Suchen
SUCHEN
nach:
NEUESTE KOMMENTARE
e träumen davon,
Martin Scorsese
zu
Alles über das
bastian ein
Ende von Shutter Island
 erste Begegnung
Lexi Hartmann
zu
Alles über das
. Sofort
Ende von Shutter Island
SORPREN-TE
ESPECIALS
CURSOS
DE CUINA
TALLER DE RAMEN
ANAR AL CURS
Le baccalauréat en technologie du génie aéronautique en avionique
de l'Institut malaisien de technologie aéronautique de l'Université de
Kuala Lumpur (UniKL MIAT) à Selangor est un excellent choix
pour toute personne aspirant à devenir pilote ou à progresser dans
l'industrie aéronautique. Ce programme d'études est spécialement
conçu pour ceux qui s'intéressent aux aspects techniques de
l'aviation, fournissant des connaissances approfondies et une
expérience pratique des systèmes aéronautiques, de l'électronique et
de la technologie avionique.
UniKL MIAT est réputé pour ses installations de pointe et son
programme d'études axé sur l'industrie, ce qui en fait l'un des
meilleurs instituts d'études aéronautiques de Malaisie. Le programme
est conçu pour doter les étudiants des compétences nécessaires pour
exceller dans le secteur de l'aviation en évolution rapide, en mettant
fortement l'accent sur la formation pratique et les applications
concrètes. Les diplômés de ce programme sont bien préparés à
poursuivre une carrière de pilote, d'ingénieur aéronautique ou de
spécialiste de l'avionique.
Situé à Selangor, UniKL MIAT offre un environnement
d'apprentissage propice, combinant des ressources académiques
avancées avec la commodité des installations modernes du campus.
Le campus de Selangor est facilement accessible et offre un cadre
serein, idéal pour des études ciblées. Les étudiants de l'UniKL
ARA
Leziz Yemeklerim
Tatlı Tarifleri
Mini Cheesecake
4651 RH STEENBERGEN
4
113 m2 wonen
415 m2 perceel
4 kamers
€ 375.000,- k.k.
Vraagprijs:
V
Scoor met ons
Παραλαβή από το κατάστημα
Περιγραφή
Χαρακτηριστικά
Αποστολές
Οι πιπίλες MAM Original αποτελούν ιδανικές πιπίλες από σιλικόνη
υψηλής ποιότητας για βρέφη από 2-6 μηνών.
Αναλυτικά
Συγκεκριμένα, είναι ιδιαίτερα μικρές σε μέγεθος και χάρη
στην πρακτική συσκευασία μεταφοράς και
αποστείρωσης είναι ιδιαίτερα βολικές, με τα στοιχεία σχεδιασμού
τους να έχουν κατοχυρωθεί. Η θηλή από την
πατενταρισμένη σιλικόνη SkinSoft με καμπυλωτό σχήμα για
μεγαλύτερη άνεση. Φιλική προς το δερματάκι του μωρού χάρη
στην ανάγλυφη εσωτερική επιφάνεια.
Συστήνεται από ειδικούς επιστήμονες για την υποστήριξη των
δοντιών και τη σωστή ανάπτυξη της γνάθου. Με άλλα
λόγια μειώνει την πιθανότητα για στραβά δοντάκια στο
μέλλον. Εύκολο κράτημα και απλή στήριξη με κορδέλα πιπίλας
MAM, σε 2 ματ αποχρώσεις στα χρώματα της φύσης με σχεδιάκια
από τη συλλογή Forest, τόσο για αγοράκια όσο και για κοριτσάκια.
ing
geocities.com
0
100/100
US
_____
§ Activity: Starting with the line above that holds "Οι πιπίλες MAM" and stopping with the line that holds "μέλλον. Εύκολο κράτημα", reproduce each line exactly, omitting all other lines.

§ Response to this exercise:
Οι πιπίλες MAM Original αποτελούν ιδανικές πιπίλες από σιλικόνη
υψηλής ποιότητας για βρέφη από 2-6 μηνών.
Αναλυτικά
Συγκεκριμένα, είναι ιδιαίτερα μικρές σε μέγεθος και χάρη
στην πρακτική συσκευασία μεταφοράς και
αποστείρωσης είναι ιδιαίτερα βολικές, με τα στοιχεία σχεδιασμού
τους να έχουν κατοχυρωθεί. Η θηλή από την
πατενταρισμένη σιλικόνη SkinSoft με καμπυλωτό σχήμα για
μεγαλύτερη άνεση. Φιλική προς το δερματάκι του μωρού χάρη
στην ανάγλυφη εσωτερική επιφάνεια.
Συστήνεται από ειδικούς επιστήμονες για την υποστήριξη των
δοντιών και τη σωστή ανάπτυξη της γνάθου. Με άλλα
λόγια μειώνει την πιθανότητα για στραβά δοντάκια στο
μέλλον. Εύκολο κράτημα και απλή στήριξη με κορδέλα πιπίλας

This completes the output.